Churchill Capital Corp IV (CCIV) stock rose by about 3.5 percent during intraday trading on May 26. The stock rose after Lucid Motors showcased its intuitive user experience with the luxury sedan Lucid Air. What’s the forecast for CCIV SPAC stock before the Lucid merger date? Is it a good stock to buy now?
CCIV is a blank-check company that will be taking luxury electric vehicle company Lucid Motors public through a reverse merger deal. The business combination is expected to be completed in the third quarter of 2021. CCIV stock has been hit hard by a sell-off in EV stocks. At its current price of $19.99, CCIV stock is down 69 percent from its peak.
Key Lucid Motors updates from May 26 event
Lucid Motors, whose superior luxury EVs are setting new standards for sustainable mobility, unveiled the Lucid Air’s user experience. The Lucid Air's interior has two primary touchscreen displays—a 34-inch 5K-resolution curved display across the dash (Glass Cockpit) and the centrally located lower console display (Pilot Panel). The sedan car has a futuristic appearance from a design standpoint.
Voice commands can be used to adjust several of the vehicle’s settings and controls. The vehicle is equipped with Spotify, Apple CarPlay, and iHeartRadio as standard features. Over-the-air (OTA) software updates through integrated mobile and WiFi connectivity will ensure that users receive the most up-to-date experience possible.
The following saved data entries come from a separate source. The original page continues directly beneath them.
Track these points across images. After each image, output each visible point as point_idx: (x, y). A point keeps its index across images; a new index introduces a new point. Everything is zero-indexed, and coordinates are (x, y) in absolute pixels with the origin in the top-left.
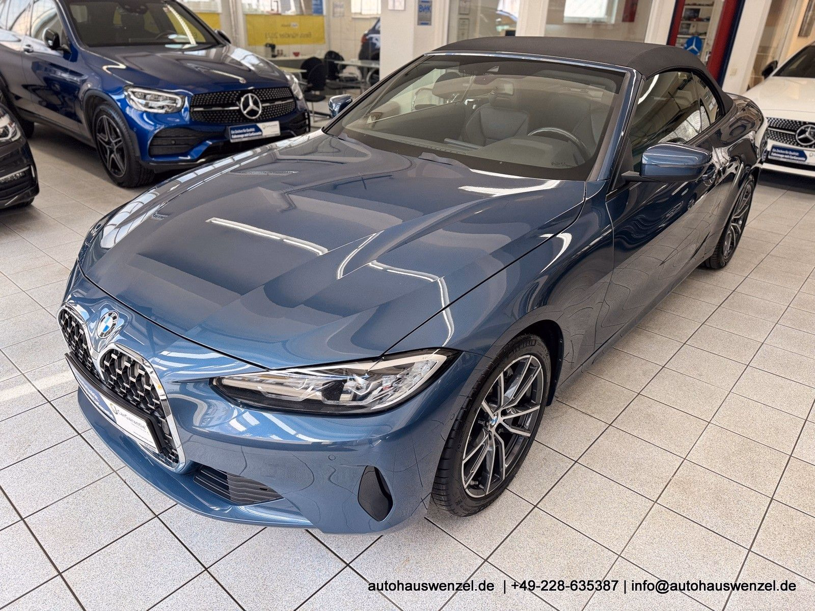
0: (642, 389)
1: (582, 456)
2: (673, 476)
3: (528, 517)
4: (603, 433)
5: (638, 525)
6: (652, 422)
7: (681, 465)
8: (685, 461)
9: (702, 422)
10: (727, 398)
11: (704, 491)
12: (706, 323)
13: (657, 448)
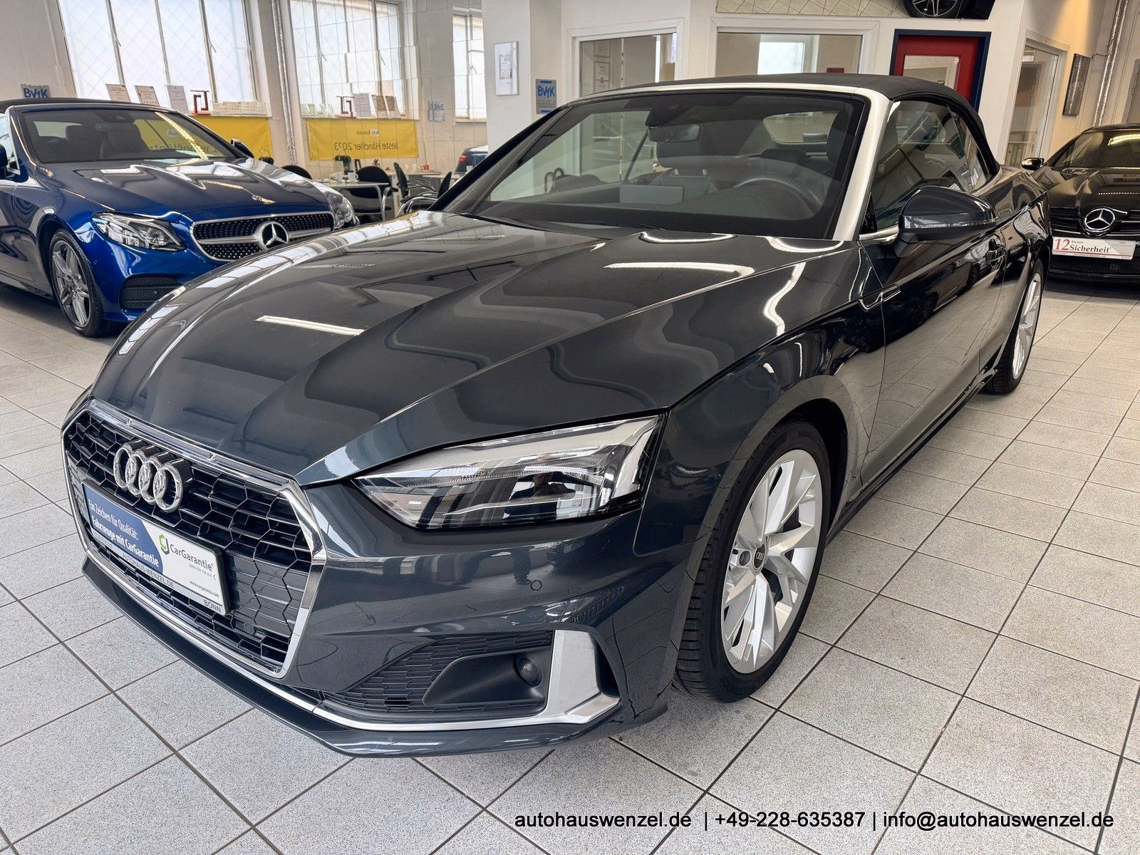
2: (945, 727)
6: (902, 638)
7: (957, 706)
8: (964, 698)
9: (986, 634)
10: (1024, 594)
11: (1003, 750)
12: (978, 483)
13: (916, 679)
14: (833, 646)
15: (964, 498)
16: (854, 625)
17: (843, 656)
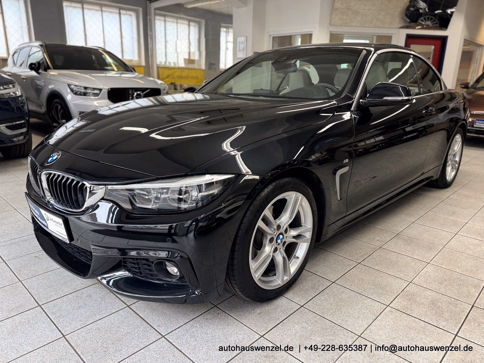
0: (383, 245)
1: (338, 279)
2: (401, 292)
3: (296, 312)
4: (354, 267)
5: (374, 319)
6: (388, 262)
7: (407, 286)
8: (411, 283)
9: (424, 263)
10: (442, 250)
11: (424, 300)
12: (428, 212)
13: (391, 276)
14: (360, 263)
15: (422, 217)
16: (369, 257)
17: (363, 267)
CCIV stock is setting stage for a big rally.
I think that CCIV stock is poised to rebound and climb higher. Unlike various other EV companies, Lucid is witnessing strong demand for its luxury cars. The company said that the Air reservations have now reached 9,000. The number was 7,500 when the merger deal was announced in February 2021. The current reservation numbers suggest a sales potential of over $800 million.
Lucid is on track to start customer deliveries in the second half of 2021. The company plans to deliver less than 1,000 vehicles in 2021 and 20,000 in 2022. Lucid is targeting 135,000 vehicle deliveries in 2025.
Lucid Motors is a good long-term investment.
At CCIV’s current stock price, Lucid is valued at around $31.8 billion. In the investor presentation, Lucid said that it expects to post revenues of $97 billion in 2021, which would mean a 2021 price-to-sales multiple of 327.8x. Since Lucid is a high-growth EV stock, the company’s 2025 price-to-sales multiple of 2.3x looks much more attractive.
CCIV stock versus warrants
The CCIV SPAC warrant is trading on the NYSE under the ticker symbol “CCIV.WS.” On May 27, CCIV.WS was trading at $8.05, while CCIV stock was trading at $19.77. The exercise price of the CCIV warrant, like other SPAC warrants, is $11.50. This suggests an arbitrage opportunity of $0.22 if the warrant is exercised.
CCIV stock will go up
CCIV stock has the potential to go up due to Lucid’s robust growth outlook. Like Tesla, Lucid can be a million-maker stock if the company is able to deliver on its promises.